La pandemia y sus consecuencias, puede ser la Gran Palabra que nos dirige Dios nuestro Señor para vivir, de la manera más auténtica y real, la Cuaresma y la Semana Santa, que no sabemos cómo celebraremos, pero pase lo que pase, la celebraremos, en su verdadero sentido, como Dios quiere, compartiendo la muerte y la resurrección del Señor.
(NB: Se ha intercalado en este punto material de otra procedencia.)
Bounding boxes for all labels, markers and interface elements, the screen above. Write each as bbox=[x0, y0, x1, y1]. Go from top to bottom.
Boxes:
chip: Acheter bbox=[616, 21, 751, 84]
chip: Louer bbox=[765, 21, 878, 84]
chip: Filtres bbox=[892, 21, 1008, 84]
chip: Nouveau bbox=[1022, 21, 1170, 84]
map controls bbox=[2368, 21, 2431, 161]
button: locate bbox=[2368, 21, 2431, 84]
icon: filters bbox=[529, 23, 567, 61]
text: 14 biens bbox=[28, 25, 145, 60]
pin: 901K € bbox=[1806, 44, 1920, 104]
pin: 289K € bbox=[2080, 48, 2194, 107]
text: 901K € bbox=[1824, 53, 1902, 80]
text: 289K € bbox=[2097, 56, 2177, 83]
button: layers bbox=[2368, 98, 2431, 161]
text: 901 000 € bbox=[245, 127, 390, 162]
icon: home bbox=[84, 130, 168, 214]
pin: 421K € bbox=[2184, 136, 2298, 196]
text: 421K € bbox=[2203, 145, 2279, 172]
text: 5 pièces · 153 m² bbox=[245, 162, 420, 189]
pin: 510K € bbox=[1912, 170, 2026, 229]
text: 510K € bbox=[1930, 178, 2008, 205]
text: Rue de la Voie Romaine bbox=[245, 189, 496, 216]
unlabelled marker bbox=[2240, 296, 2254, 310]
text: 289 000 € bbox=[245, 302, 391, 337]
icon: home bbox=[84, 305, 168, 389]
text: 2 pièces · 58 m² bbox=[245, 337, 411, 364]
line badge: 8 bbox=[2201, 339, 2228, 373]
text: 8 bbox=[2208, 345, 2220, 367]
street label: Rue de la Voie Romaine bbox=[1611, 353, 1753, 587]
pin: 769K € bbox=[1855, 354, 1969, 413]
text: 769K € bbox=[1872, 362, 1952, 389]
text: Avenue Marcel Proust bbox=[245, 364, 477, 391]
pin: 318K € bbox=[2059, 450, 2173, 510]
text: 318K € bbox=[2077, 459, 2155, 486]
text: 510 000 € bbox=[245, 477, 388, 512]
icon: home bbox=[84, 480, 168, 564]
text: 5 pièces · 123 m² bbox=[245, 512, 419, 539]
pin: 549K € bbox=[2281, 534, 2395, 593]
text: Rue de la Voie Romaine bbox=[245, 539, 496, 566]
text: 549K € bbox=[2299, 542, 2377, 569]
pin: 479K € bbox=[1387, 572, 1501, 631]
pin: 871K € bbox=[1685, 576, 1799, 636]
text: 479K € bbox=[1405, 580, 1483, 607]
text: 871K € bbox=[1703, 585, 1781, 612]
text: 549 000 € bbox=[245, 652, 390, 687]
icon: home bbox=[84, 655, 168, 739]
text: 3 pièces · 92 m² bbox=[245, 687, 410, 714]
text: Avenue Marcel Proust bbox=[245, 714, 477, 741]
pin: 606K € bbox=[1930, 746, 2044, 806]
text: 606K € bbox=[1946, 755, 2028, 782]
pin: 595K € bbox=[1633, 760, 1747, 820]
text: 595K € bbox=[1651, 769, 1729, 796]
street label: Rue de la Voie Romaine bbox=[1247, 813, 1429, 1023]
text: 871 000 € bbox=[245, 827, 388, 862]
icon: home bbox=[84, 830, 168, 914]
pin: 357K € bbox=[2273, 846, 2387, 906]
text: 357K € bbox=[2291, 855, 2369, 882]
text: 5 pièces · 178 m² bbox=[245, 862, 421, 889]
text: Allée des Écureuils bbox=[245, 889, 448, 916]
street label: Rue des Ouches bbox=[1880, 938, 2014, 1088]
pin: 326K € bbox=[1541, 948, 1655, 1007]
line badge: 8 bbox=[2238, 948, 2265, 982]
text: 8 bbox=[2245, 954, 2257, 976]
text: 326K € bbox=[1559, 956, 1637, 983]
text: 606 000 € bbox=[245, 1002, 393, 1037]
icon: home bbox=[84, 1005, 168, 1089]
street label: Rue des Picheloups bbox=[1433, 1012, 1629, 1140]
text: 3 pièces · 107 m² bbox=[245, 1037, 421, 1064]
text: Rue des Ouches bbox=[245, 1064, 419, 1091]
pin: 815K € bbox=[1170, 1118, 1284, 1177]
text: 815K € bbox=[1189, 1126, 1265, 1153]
Por las limitaciones de nuestra naturaleza, por nuestra ignorancia y por nuestro pecado se ha producido la pandemia. Nada de pensar que Dios nos ha castigado. No hace falta que nos castigue Dios. Nuestro egoísmo, a nivel personal y colectivo, ya se encarga de castigarnos, bastante bien, como castigó a Jesús hasta llevarlo a la cruz. Pero aquella desgracia, la mayor de la historia, la que representaba (hacía presente) la muerte de todos los inocentes, de todas las pandemias, de antes y después, en toda la historia, Dios la convirtió en nuestra salvación. Y así actúa Dios en la historia a través de los siglos. Nuestro Dios siempre convierte nuestra ruina en nuestra propia salvación, sobre todo cuando aceptamos compartir la muerte y la resurrección de Jesús, como nos comprometimos en nuestro Bautismo; esa muerte y esa resurrección que se hace presente continuamente en nuestra vida y en la vida de nuestros semejantes. Y el compartir la muerte de Jesús, real y presente, en tantos miles de personas, nos dará acceso a compartir su resurrección, siempre que sea verdadera y auténtica nuestra unión con el Jesús que hoy sufre y muere.
La muerte de Jesús fue el fracaso y la amargura más grande de Jesús y la primera comunidad cristiana, pero ese fracaso y amargura se convirtió en salvación y gloria por su resurrección. Al parecer, mirándolo todo desde la fe, este es el designio de nuestro Padre-Madre Dios: convertir en gloria, en resurrección la muerte que estamos viviendo en esta temporada, como afirmó el mismo Jesús en Jn 9,1-3.
¿Nos puede servir el Covid-19 para crecer en la fe? ¿Puede renovar esta pandemia nuestra vida, nuestra sociedad y nuestras comunidades cristianas? ¿Pueden ser, este año, la Cuaresma y la Semana Santa, más auténticas, más reales, con la ayuda de lo que estamos viviendo? ¿Hasta qué punto ayudamos a nuestras comunidades cristianas en la catequesis, los grupos, la administración de los sacramentos y todas las otras celebraciones, a asumir la muerte de Jesús, de manera real, para que puedan participar todos en la resurrección, también de manera real (no una alegría superficial y pasajera, sino una vida nueva movida y transformada por el amor)?